Christians support Abbey slavery protest

By staff writers
28 Mar 2007

A man who disrupted a service marking the 200th anniversary of the abolition of the slave trade has gained support from Christians of African descent.

Campaigner Toyin Agbetu, 39, shouted demands for an apology at the Queen and Tony Blair at the Westminster Abbey commemoration.

Speaking to Ekklesia, some attending the event who were of African and Caribbean decent said that they felt that the protest was not out of place. Many were left with 'mixed feelings' following the service.

Mr Agbetu, 39 - was a campaigner for Ligali, an African-British human rights organisation.

The group believes that the current focus on the works of European abolitionists reasserts the historic
falsehood that African people were the passive recipients of emancipation.

They also suggest that it perpetuates the myth that the European abolitionist movement was solely motivated by moral integrity.

Last week, the Bishop of Liverpool James Jones also pointed out that many evangelicals who backed William Wilberforce's campaign were motivated by a desire to 'save souls', not to do justice.

The African and Caribbean Evangelical Alliance's Rev Katei Kirby told the BBC that many in the congregation sympathised with the protests.

Mr Kirby said some people were unhappy with the tone of the service.

The event included testimony from a slave, the singing of spirituals, and African horns and drums.

However, Mr Kirby said a significant numbers of Africans and Caribbeans present had felt strongly that the impact of the slave trade on their history and heritage had not been adequately recognised.

Mr Kirby blamed the language used, saying it gave rise to the feelings of "alienation and misrepresentation" that were voiced by the protester.

He said: "A significant number of Africans and Caribbeans who attended the service share the view that it was an important and appropriate event to have, but feel quite strongly that there was insufficient opportunity for inclusion and due recognition of the impact of the slave trade on our history and heritage.

"The language used throughout the liturgy could - and in my view should - have been part of that process, but sadly in some places it was not and gave rise to the feelings of alienation and misrepresentation that were voiced by the protester in the service."

The service was almost over when Mr Agbetu began shouting: "This is an insult to us."

He condemned African Christians for taking part and told them to walk out. A number did indeed follow according to eye witness reports.

The service resumed after security guards led him outside and he was arrested.
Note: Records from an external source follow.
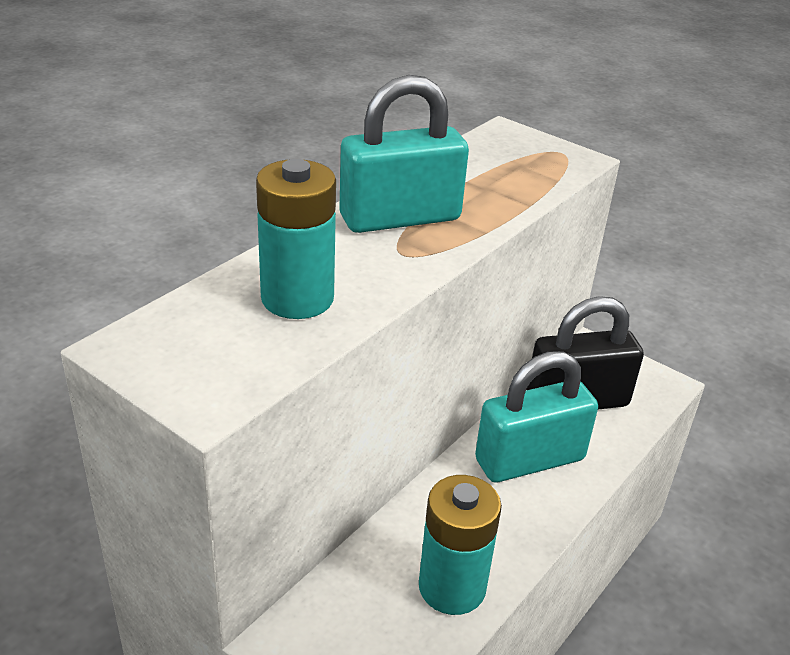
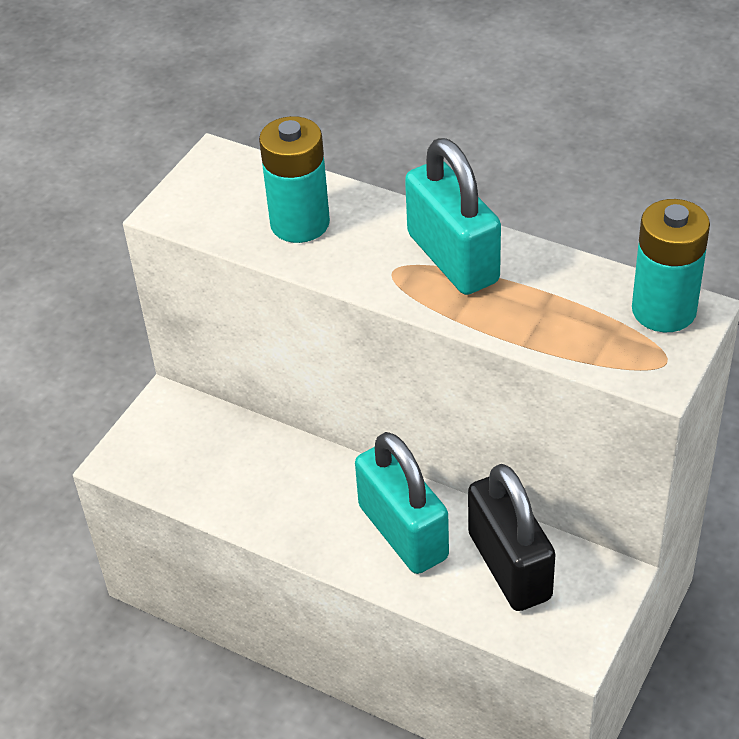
camera: 85 degrees right, 10 degrees up
(452, 587) = (235, 493): turquoise battery -> turquoise battery (664, 310)

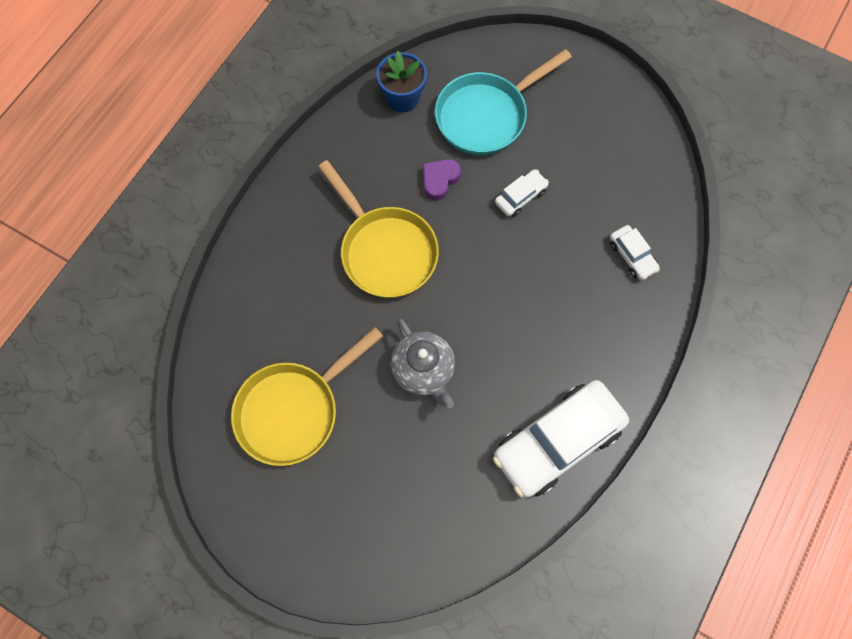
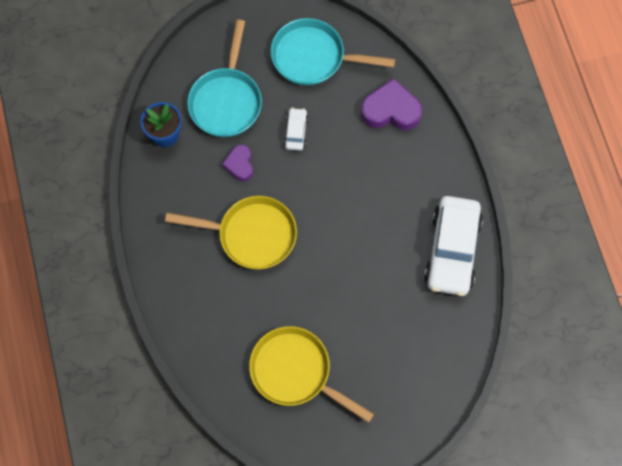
camera: 45 degrees left, 0 degrees up
(293, 410) = (295, 372): yellow pan -> yellow pan turned 120 degrees clockwise
(424, 371) = (344, 281): grey teapot -> none
(606, 145) = (313, 57): none -> turquoise pan
(632, 256) = (391, 110): white car -> purple heart

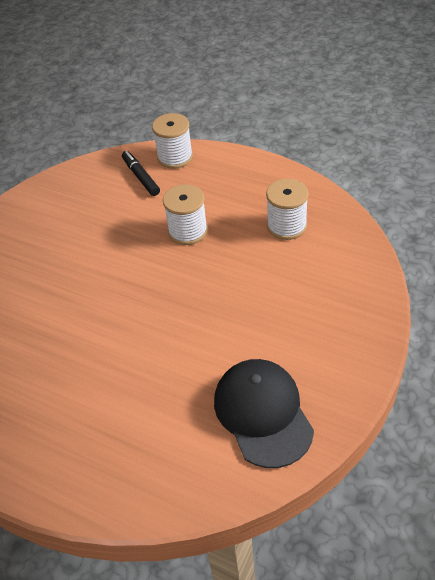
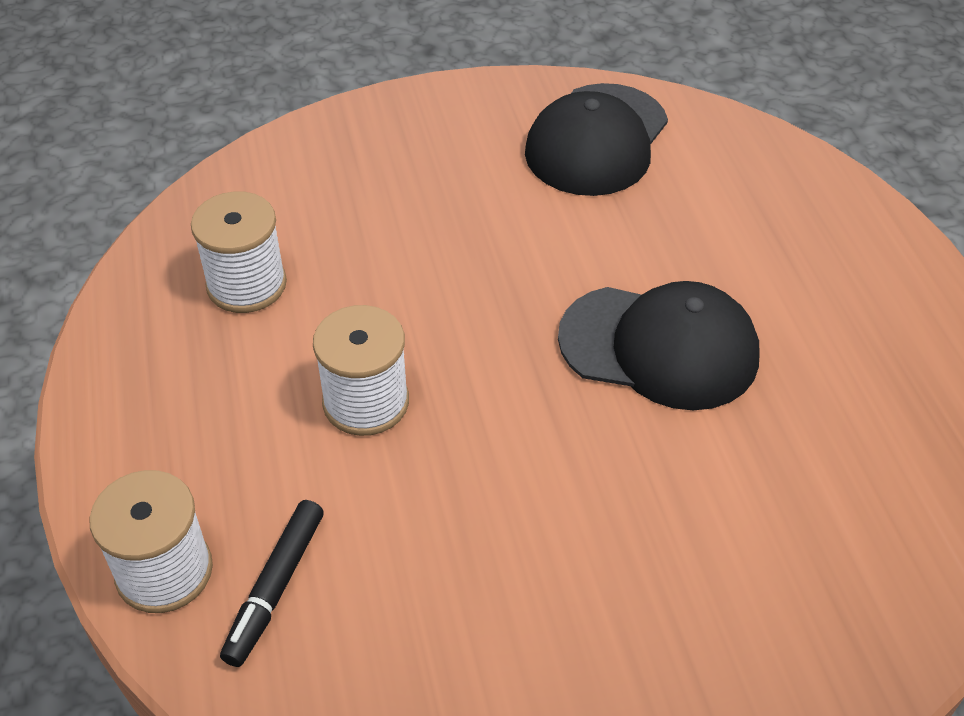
camera: 135 degrees left, 0 degrees up
(112, 336) = (659, 347): none -> black cap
The commemoration was held to commemorate the Abolition of the Slave Trade Act which became law in March 1807.

Campaigners however point to the subsequent political apathy which they say exposed the 'hypocrisy' of the British government and the European abolitionists who called for the gradual emancipation of African people.

It was not until February 1833 that a Bill went before a reformed House of Commons which supported emancipation. It took another five years, until 31 July 1838, before captive African people were ‘legally’ freed.

By that time, £20 million had been paid in compensation, not to the captured Africans and their families, but to the British slavers in the Caribbean to reimburse them for any loss of earnings.